The Oasis Reporters
June 5, 2020
Ghana is one of the many countries worldwide in which child marriage – marriage below the age of 18 – happens.
Ghana has one of the lowest rates of child marriage in West and Central Africa. Within the country, the Northern and Upper East regions of Ghana reported the highest rates (28% each) while the Greater Accra region has the lowest rate (8%).
There are a myriad of interconnected reasons for why the practice of child marriage happens. These include gender inequality, poverty, traditional and customary practices, social norms, peer pressure and poor parenting. Ignorance, impunity and poor enforcement of the law also play a role.
Research in Ghana has focused on some of the causes as well as the effects of early marriage. But the lived experiences of married individuals, their parents and other stakeholders and individuals have been largely ignored.
I conducted research to understand reasons why adolescent girls marry early, their experiences and its impact on their psychological well-being. I also sought to understand the social constructions of marriage and adolescence from the perspective of the female spouses’ parents and community elders.
My findings show that the practice of child marriage in some Ghanaian communities was influenced by social, cultural, economic and individual factors. The practice has both positive and negative psychological effects on adolescent girls.
These findings provide an understanding of the intricate nature, practice and implications of child marriage in Ghana.
The impact of early marriage manifests in many ways.
One of the reported effects of early marriage is that girls leave school. This means that girls lose the opportunity to acquire knowledge and skills. Leaving school also takes them away from friends and spaces where they develop social skills and networks as well as support systems.
Another is the loss of adolescence since most married individuals immediately take on adult roles and responsibilities. This can be very stressful.
Some experts also report an association between child marriage and poor health, teenage pregnancy, high child mortality and low agency.
Studies indicate that most married girls are usually not cognitively, physically and psychologically prepared to take on the role of being a wife and a mother.
There have been attempts to put a stop to child marriage. The Children’s Act of Ghana specifically prohibits the betrothal or marriage of a child. It gives the child the right to refuse either. And, six years ago, Ghana’s Ministry of Gender, Children and Social Protection set up a unit to end child marriages.
Several governmental and nongovernmental organisations are also working to end the practice in Ghana.
These interventions have had some positive effect as the number of child marriages has come down. But a lot remains to be done.
I want to also highlight that not all experiences were bad – my main findings were that early marriage had both positive and negative implications. This depended on a range of factors. These included, the age of the young woman, her expectations for marriage, relations with the husband as well as the in-laws, expectations on domestic chores and abuse.

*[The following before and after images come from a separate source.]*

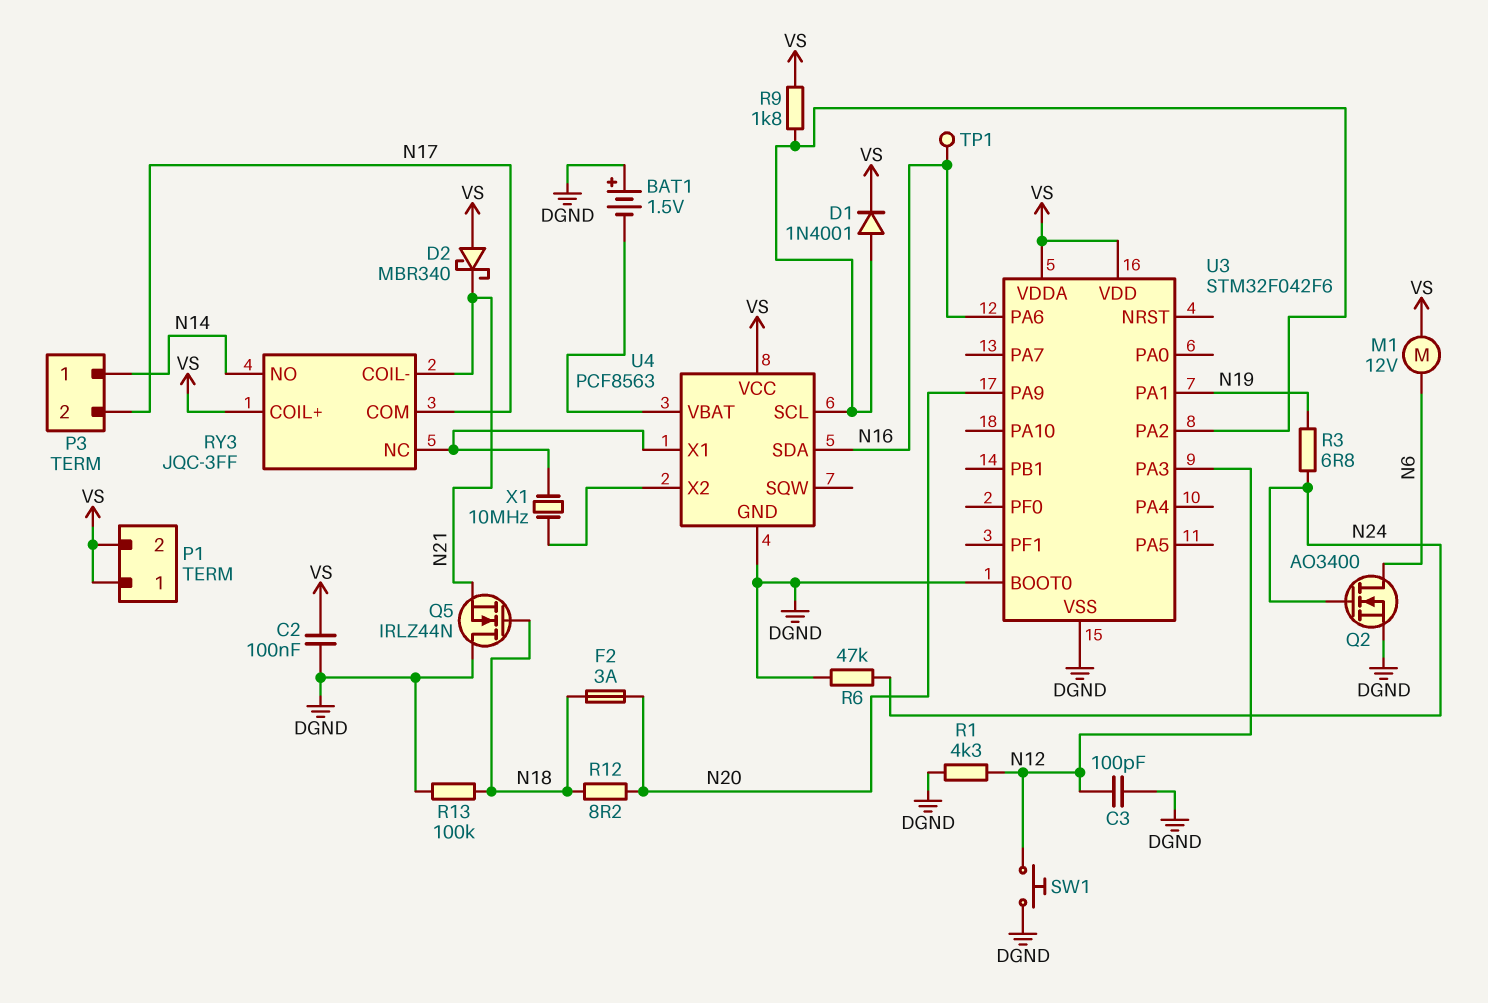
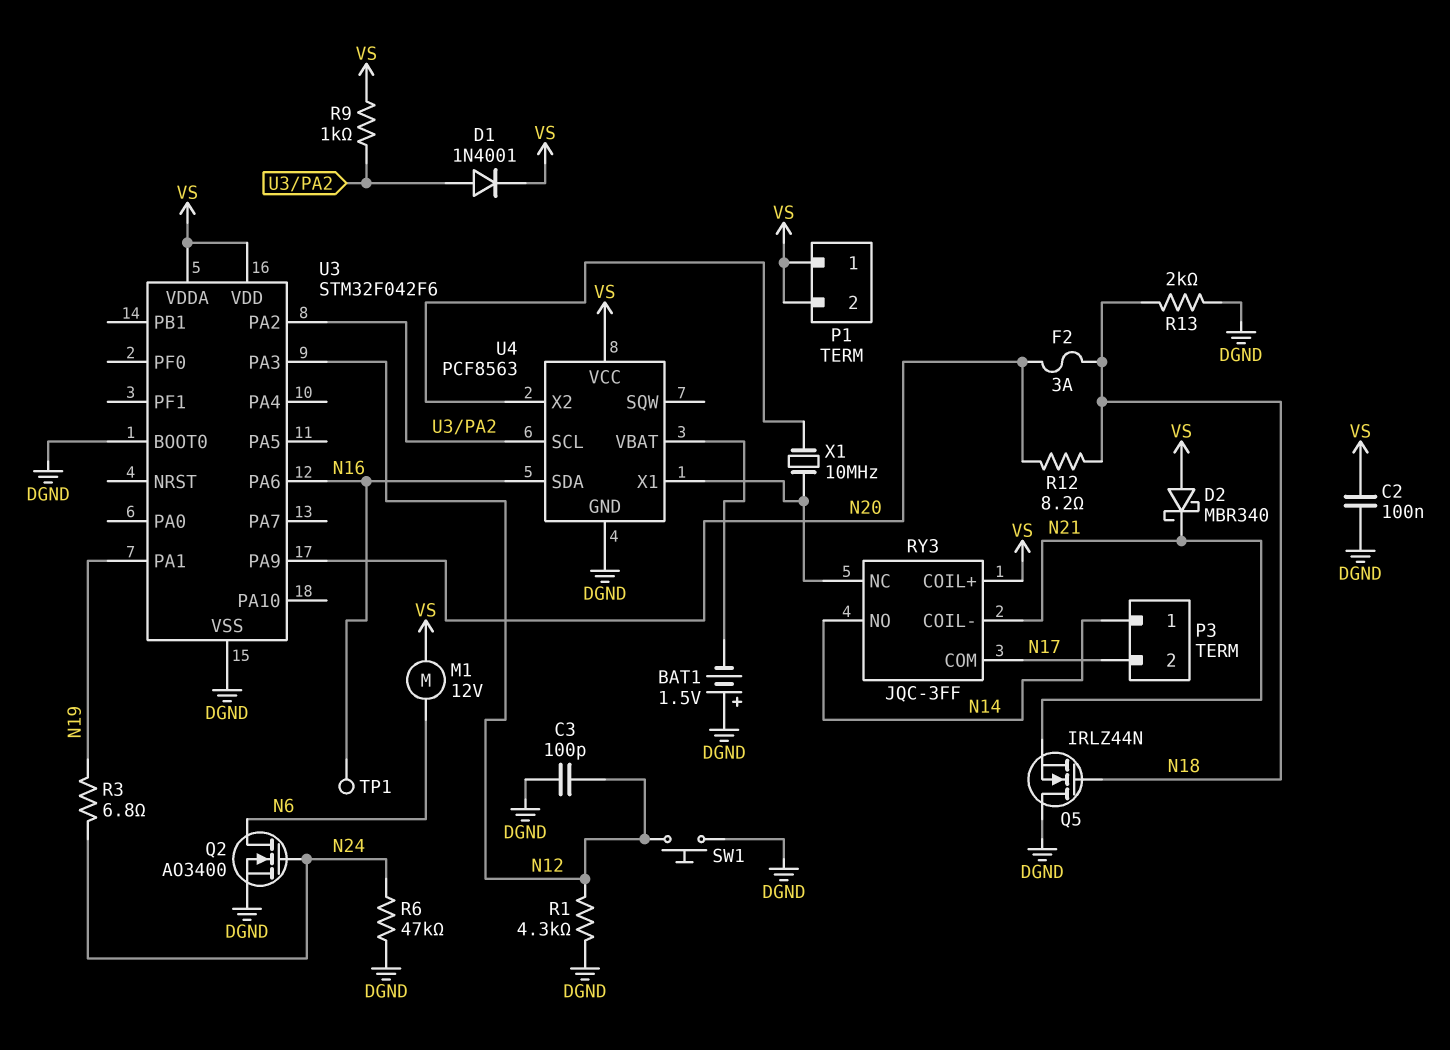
R9: 1.8k (U3/PA2, VS) -> 1k (U3/PA2, VS)
R13: 100k (DGND, N18) -> 2k (DGND, N18)

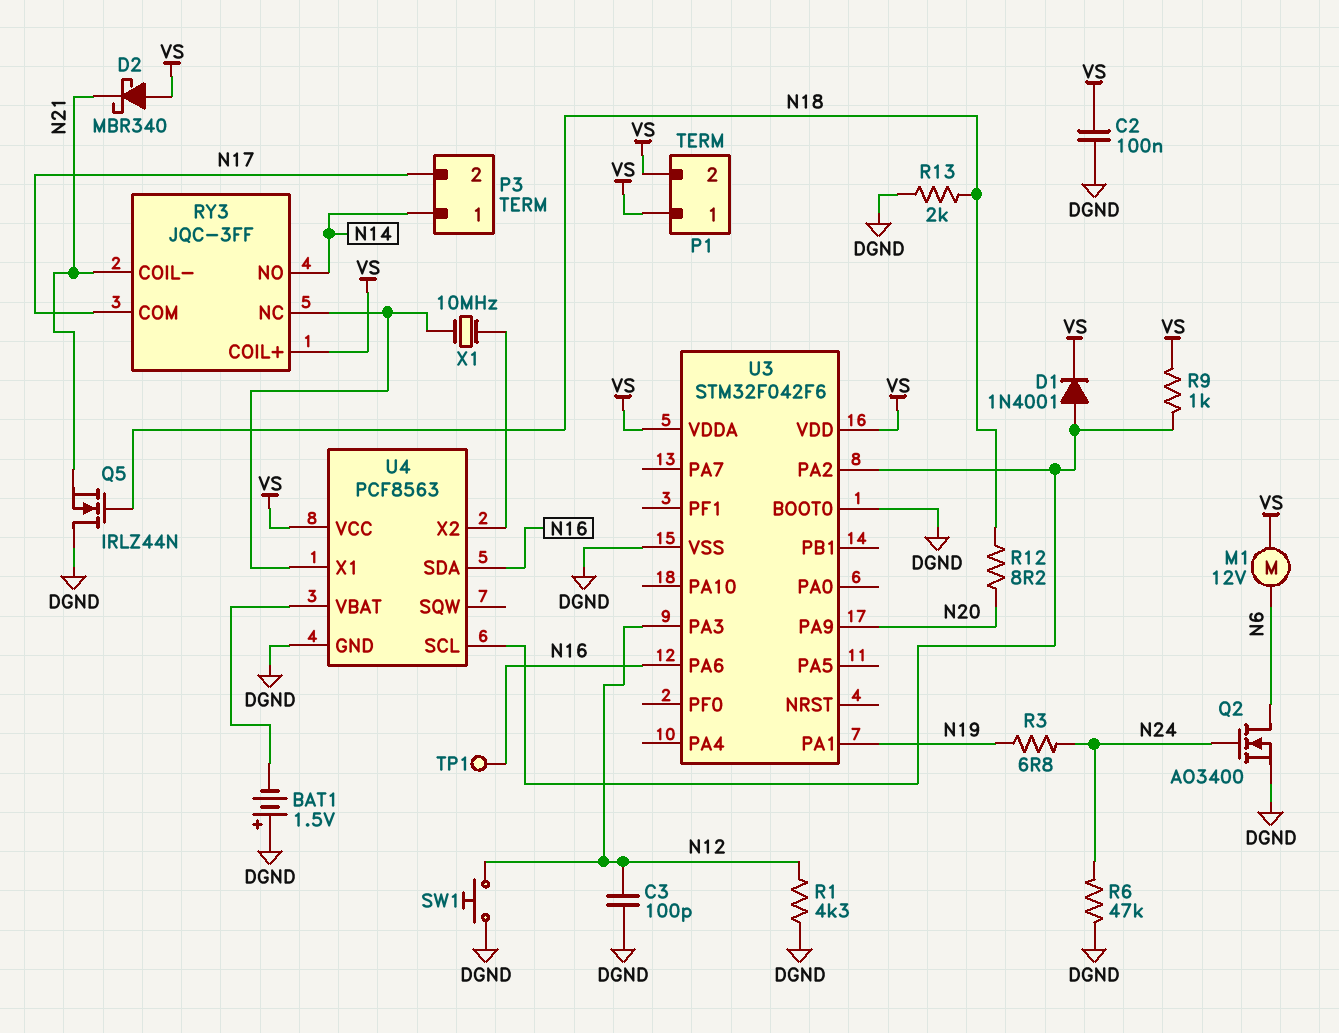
F2: 3A (N18, N20) -> none

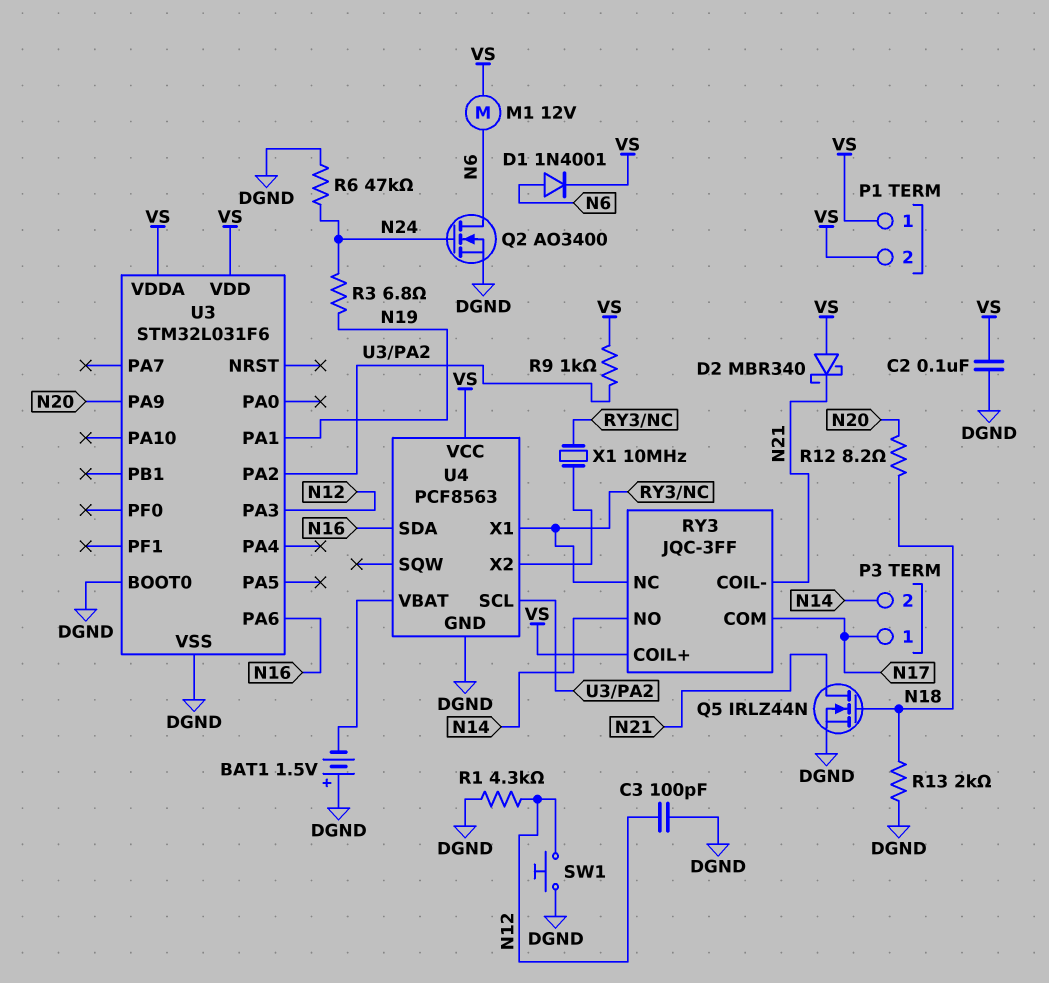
D1: diode 1N4001 (A U3/PA2, K VS) -> diode 1N4001 (A N6, K VS)
P3 pin 1: N14 -> N17
P3 pin 2: N17 -> N14
Q5: NMOS IRLZ44N (G N18, D DGND, S N21) -> NMOS IRLZ44N (G N18, D N21, S DGND)
TP1: test point (N16) -> none
U3: STM32F042F6 -> STM32L031F6

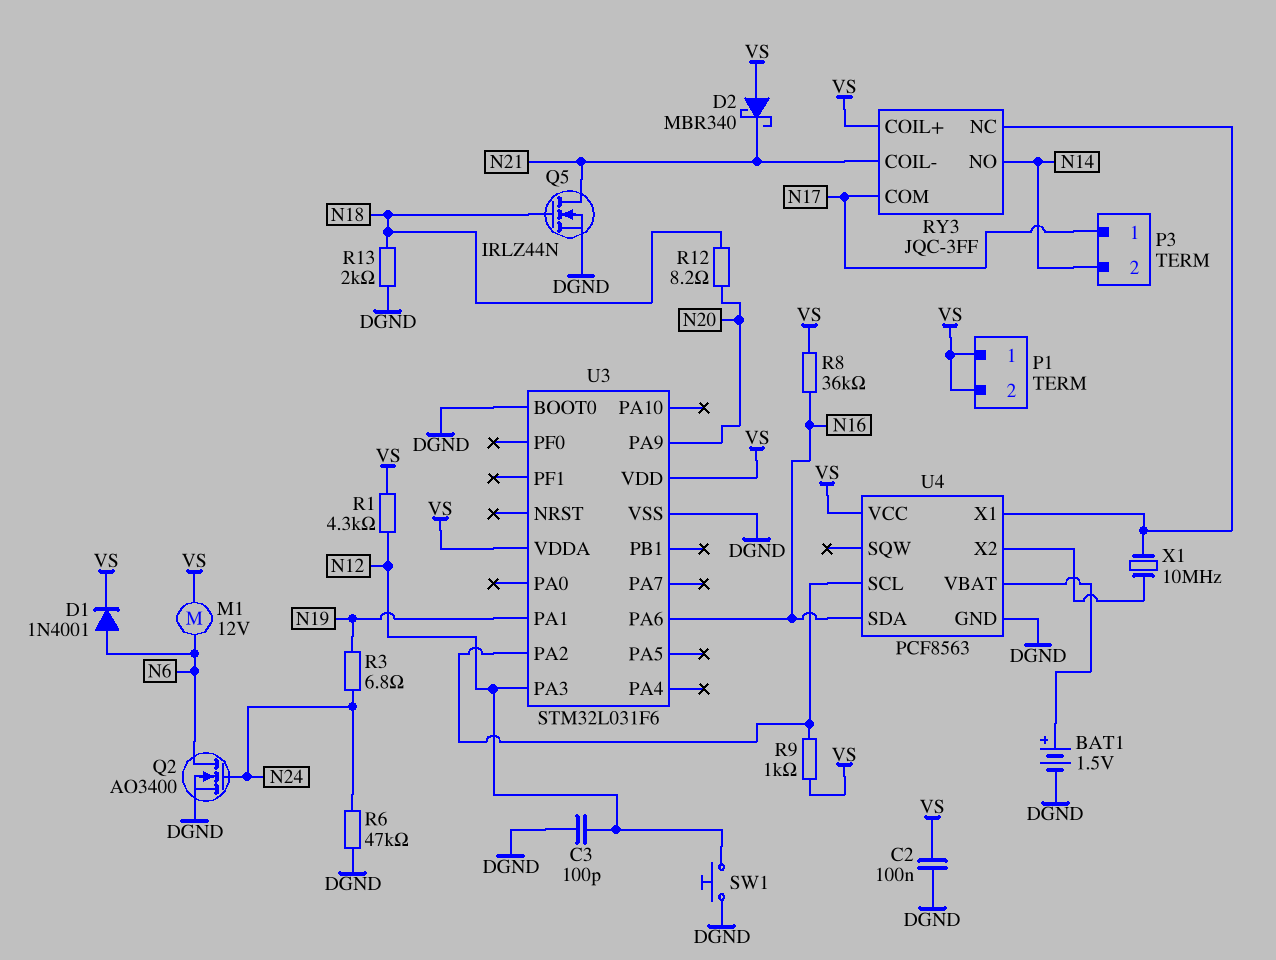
BAT1: 1.5V (plus DGND, minus U4/VBAT) -> 1.5V (plus U4/VBAT, minus DGND)
R1: 4.3k (DGND, N12) -> 4.3k (N12, VS)
R8: none -> 36k (N16, VS)

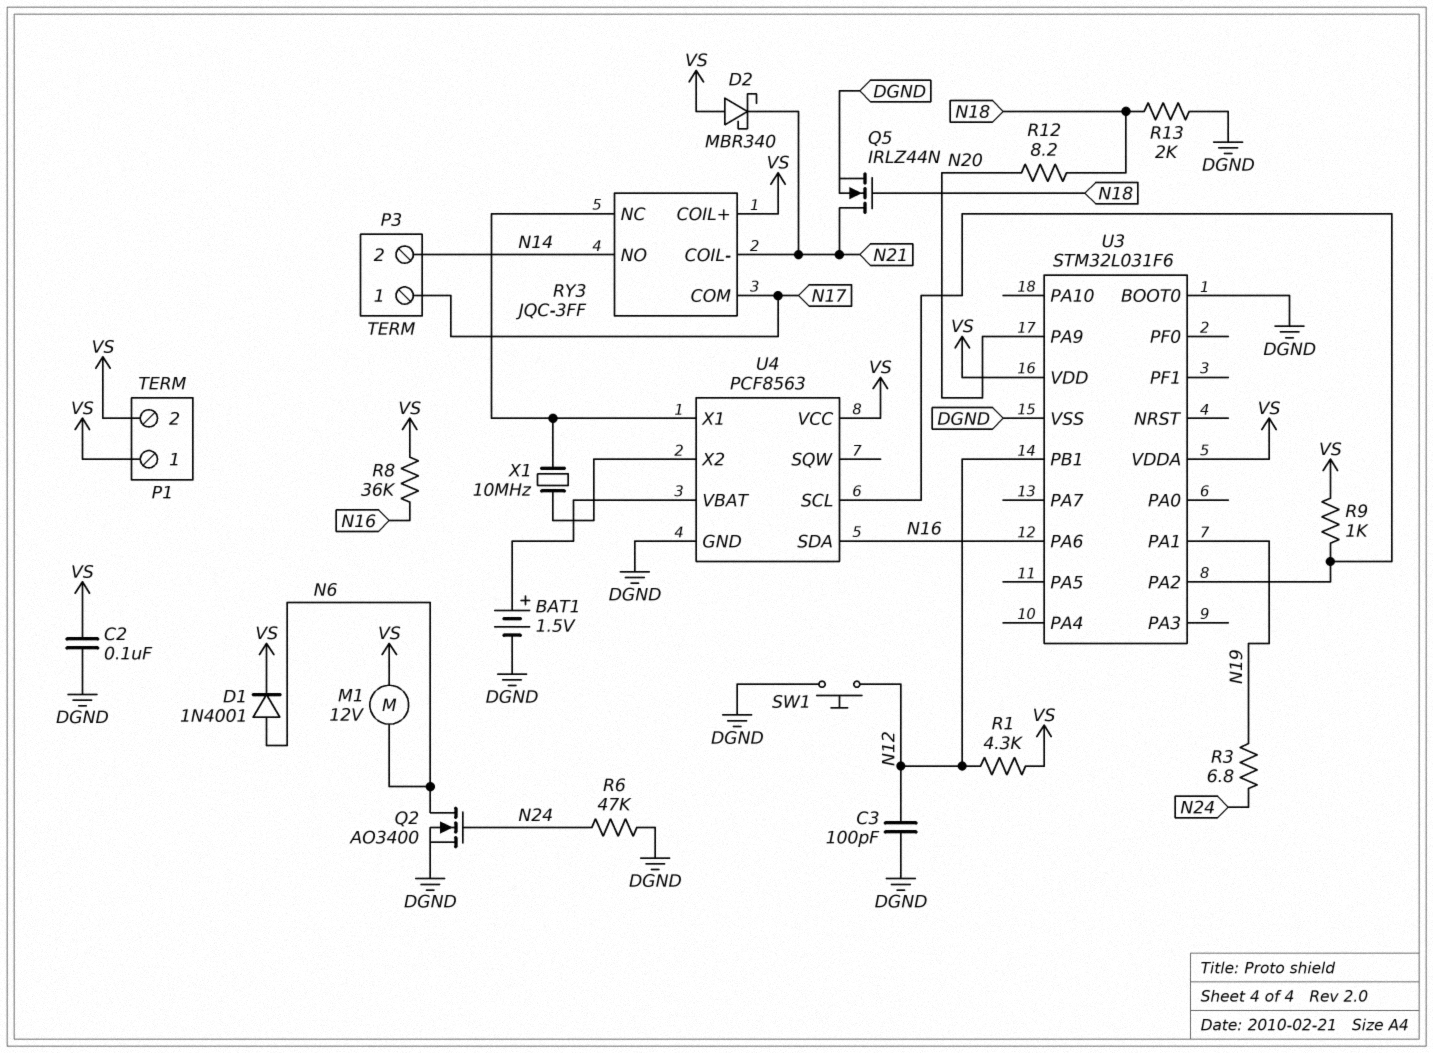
U3 pin PA3: N12 -> none
U3 pin PB1: none -> N12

Having a good experience of marriage led to reports of a “satisfied” life. This was particularly true for participants who found relief from previous mistreatment in the parental home. Some married girls revealed that they found their marital homes as less psychologically distressing which brought a feeling of safety and relief.
Hmm…the reason I said it is better is that when you were in your house and you were going through pain and hearing some disheartening things…, but if you come to stay in your matrimonial home, such unkind words and painful treatment, you won’t hear them anymore. That is why I am saying it has been better.
This experience of positive psychological well-being is novel in the literature on the psychological impact of child marriage.
This may also explain why young girls agree to marriage in Ghana. Young women who have good experiences are likely to influence their peers and choose marriage over their family backgrounds.
But my research also uncovered negative effects.
Remorse was a strong feeling. Most participants reported regretting marrying early or were disappointed in their marriages. Girls who had considered marriage as an only means to come out of difficult family situations and poverty reported regretting the decision when these expectations were not realised.
Others seemed to regret the decision to marry as it prevented them from completing their education or learning a trade.
Most girls reported worrying about the future and livelihood of themselves and their children.
What can be done
Possible interventions include working towards reorienting a community’s perceptions of the role and worth of women. This could help prevent gender-based practices such as child marriage and abuse of women.
Another important intervention would be to enhance girls’ access to education and keep them in school. Research shows that education is strongly associated with the delay of early marriage.
In addition, girls who have dropped out of school due to pregnancy or parents’ financial difficulties should be encouraged to re-enrol in school.
Policymakers should also educate communities on the legal and accepted age for marriage, management of teenage pregnancy as well as sexual and reproductive health and their implications for the practice of child marriage. And parents should be encouraged to wait for their daughters to mature into adults before allowing them to marry.
One possible route would be to provide parents with economic incentives and other avenues of income generation instead of the child.
Finally, very little is being done to assist girls who are already married. Interventions could include equipping them with the knowledge, skills and support that could help them manage the impact of their marriage. And psychological services for girls who have been abused and traumatised in their marriages would help alleviate and reduce distress.